» 課題の内容
1. 次の(a)〜(c)が課題文の内容と合っているかを、それぞれ「はい」か「いいえ」で答え、判断の決め手となる課題文の語句をそのまま引用してください。
(a) 法人化した場合、役員報酬の設計で節税の余地がある。
(b) 消費税の課税事業者になるかどうかは、前年の課税売上高で判断される。
(c) 個人事業主のままでいると、手続き・事務負担は比較的重い。
2. 課題文のうち、「- 手続き・事務負担は比較的軽い」で始まり「してみる目安とされています。」まで続く部分を、一字一句変えずに書き写してください。
===== 課題文
個人事業主 年収1000万円の手取りシミュレーション
個人事業主として年収1000万円を得た場合の手取りの目安と、インボイス課税事業者化・法人化の検討ポイントを解説します。
更新日: 2026-08-22
年収(売上)1000万円は、個人事業主にとって一つの節目となる水準です。税制上の扱いが変わるポイントがいくつも重なってきます。
個人事業主のまま vs 法人化(検討ラインの目安)
個人事業主のまま
- 所得税は超過累進課税(最大45%)
- 手続き・事務負担は比較的軽い
- 所得が伸びるほど税負担が重くなる
法人化した場合
- 法人税率は個人より上がりにくい
- 役員報酬の設計で節税余地がある
- 社会的信用・インボイス対応にも有利
消費税の課税事業者になるライン
基準期間(前々年)の課税売上高が1000万円を超えると、原則として消費税の課税事業者となり、消費税の申告・納付義務が発生します。手取りを考える上で、この消費税負担も無視できません。
法人化(法人成り)の検討ライン
所得が一定水準を超えると、個人事業主として高い所得税率を負担するより、法人化して法人税率や役員報酬の仕組みを活用したほうが手取りを最大化できるケースがあります。年収1000万円前後は、法人化のシミュレーションを一度検討してみる目安とされています。
税負担だけでなく、社会的信用やインボイス対応など、法人化には他のメリット・デメリットもあるため、総合的に判断することが大切です。
==========
===== 確認用データ
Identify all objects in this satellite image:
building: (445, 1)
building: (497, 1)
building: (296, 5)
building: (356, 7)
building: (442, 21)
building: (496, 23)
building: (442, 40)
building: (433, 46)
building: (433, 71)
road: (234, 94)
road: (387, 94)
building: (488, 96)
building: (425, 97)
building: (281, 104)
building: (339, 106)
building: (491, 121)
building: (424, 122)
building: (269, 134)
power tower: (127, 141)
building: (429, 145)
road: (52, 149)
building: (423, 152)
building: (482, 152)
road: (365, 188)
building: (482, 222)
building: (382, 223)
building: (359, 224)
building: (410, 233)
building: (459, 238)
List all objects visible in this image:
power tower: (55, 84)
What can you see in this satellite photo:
==========
===== 確認用データ
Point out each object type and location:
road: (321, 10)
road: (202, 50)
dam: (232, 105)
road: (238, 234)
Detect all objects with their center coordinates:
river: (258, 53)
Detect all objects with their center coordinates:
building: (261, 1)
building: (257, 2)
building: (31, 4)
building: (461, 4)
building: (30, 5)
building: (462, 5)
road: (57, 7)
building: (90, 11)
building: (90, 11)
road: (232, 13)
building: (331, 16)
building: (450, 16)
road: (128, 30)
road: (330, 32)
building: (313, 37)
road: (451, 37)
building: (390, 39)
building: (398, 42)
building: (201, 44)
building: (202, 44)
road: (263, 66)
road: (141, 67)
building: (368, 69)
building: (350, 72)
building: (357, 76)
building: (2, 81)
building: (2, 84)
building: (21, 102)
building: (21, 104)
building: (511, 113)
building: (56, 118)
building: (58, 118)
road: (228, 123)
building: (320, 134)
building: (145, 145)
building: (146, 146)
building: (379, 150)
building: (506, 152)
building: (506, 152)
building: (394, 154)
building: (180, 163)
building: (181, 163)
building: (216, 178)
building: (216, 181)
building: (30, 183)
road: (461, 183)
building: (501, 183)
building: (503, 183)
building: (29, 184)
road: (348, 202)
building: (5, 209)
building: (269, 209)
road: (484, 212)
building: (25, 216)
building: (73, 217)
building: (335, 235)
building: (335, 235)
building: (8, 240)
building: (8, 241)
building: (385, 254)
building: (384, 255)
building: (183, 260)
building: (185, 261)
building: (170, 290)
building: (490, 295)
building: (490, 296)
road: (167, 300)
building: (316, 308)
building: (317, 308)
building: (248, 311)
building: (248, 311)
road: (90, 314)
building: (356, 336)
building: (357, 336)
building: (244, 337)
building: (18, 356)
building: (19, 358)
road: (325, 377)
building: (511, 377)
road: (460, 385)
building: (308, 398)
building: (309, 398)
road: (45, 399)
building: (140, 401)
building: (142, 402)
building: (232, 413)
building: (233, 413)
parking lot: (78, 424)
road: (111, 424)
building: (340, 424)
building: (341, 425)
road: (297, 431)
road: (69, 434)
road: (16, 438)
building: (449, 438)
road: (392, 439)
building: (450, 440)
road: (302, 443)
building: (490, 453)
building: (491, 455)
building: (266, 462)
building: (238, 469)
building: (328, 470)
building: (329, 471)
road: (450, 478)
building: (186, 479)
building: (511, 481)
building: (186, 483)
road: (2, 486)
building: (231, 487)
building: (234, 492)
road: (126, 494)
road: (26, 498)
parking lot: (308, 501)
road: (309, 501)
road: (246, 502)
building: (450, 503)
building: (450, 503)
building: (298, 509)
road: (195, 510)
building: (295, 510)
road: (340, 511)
==========
» 解答例
1.
(a) はい。「役員報酬の設計で節税余地がある」
(b) いいえ。「基準期間(前々年)の課税売上高が1000万円を超えると」
(c) いいえ。「手続き・事務負担は比較的軽い」

2.
- 手続き・事務負担は比較的軽い
- 所得が伸びるほど税負担が重くなる
法人化した場合
- 法人税率は個人より上がりにくい
- 役員報酬の設計で節税余地がある
- 社会的信用・インボイス対応にも有利
消費税の課税事業者になるライン
基準期間(前々年)の課税売上高が1000万円を超えると、原則として消費税の課税事業者となり、消費税の申告・納付義務が発生します。手取りを考える上で、この消費税負担も無視できません。
法人化(法人成り)の検討ライン
所得が一定水準を超えると、個人事業主として高い所得税率を負担するより、法人化して法人税率や役員報酬の仕組みを活用したほうが手取りを最大化できるケースがあります。年収1000万円前後は、法人化のシミュレーションを一度検討してみる目安とされています。